Using the abstract on poverty and moral economy, answer the following:
1. In which city was the ethnographic research carried out?
2. What journal published the article?
3. Whose approach to a moral economy forms part of the article's theoretical-conceptual frame?

-- Source document --
--------------------------------

Vašát, Petr. 2013. "Sme na jedný lodi": Morálka a morální ekonomie v kontextu chudoby a marginalizace ("We´re on the same boat": moral and moral economy under conditions of poverty and marginalization). Český lid: Etnologický časopis / Ethnological Journal 100 (4): 427–448.
The aim of the article is to critically reassess relation between moral and economy of agents from the poorest class. The relational concept of the poorest class designates here homeless, drug-users, and some poor individuals generally that all have common particular social practices on the one hand and a position within of the social space on the other hand. The theoretical-conceptual frame of the article is the theory of practice of Pierre Bourdieu, “the nested geography” of Adrian Smith and Alison Stenning, and the approach to a moral economy of Jonathan Parry and Maurice Bloch. Based on the ethnographic research in the urban environment of the city of Pilsen the article put forth consistent definitions of used concepts – i.e. economic practices, moral, and moral economy – and relation among them that have heretofore been missing in the urban poverty studies. Instead of studies that just vaguely point out existence of sharing or other form of reciprocal behavior, the article offers empirically-based conceptualization of the moral economy. In this definition it stands as response to poverty and marginalization of the researched agents. It is therefore an expression of moral dimension of habitus and stands as complementary strategy to economic practices and economic systems within that is an agent or a group of agents involved.

--------------------------------

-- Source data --
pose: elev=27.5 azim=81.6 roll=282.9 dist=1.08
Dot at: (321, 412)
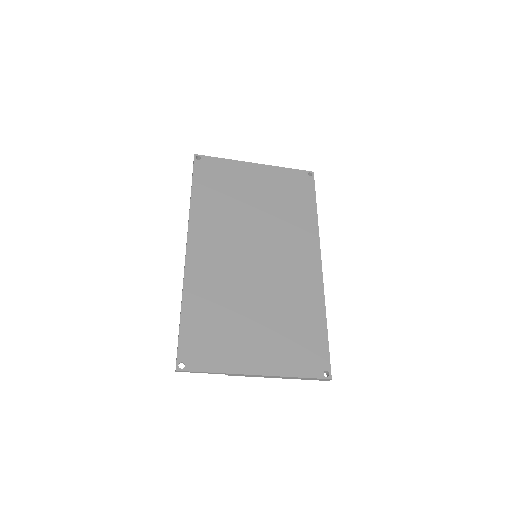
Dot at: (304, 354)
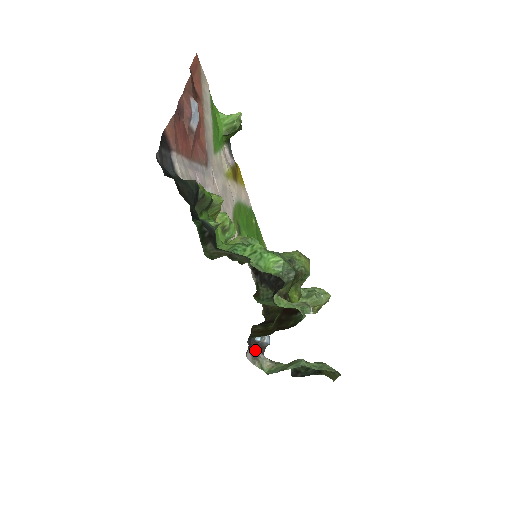
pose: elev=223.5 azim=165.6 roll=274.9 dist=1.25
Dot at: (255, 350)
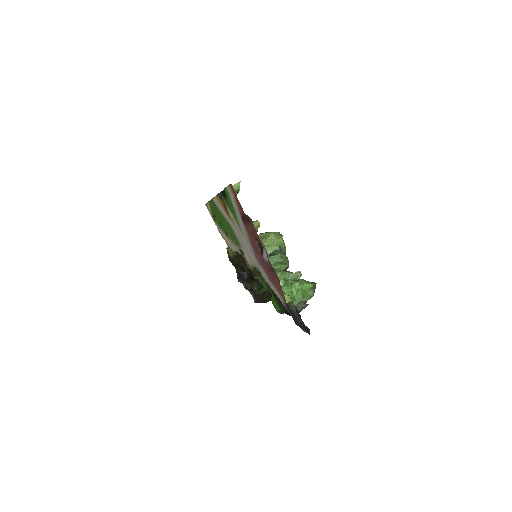
Dot at: (244, 286)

--------------------------------

-- Task solution --
1. Pilsen.
2. Český lid: Etnologický časopis / Ethnological Journal.
3. Jonathan Parry and Maurice Bloch.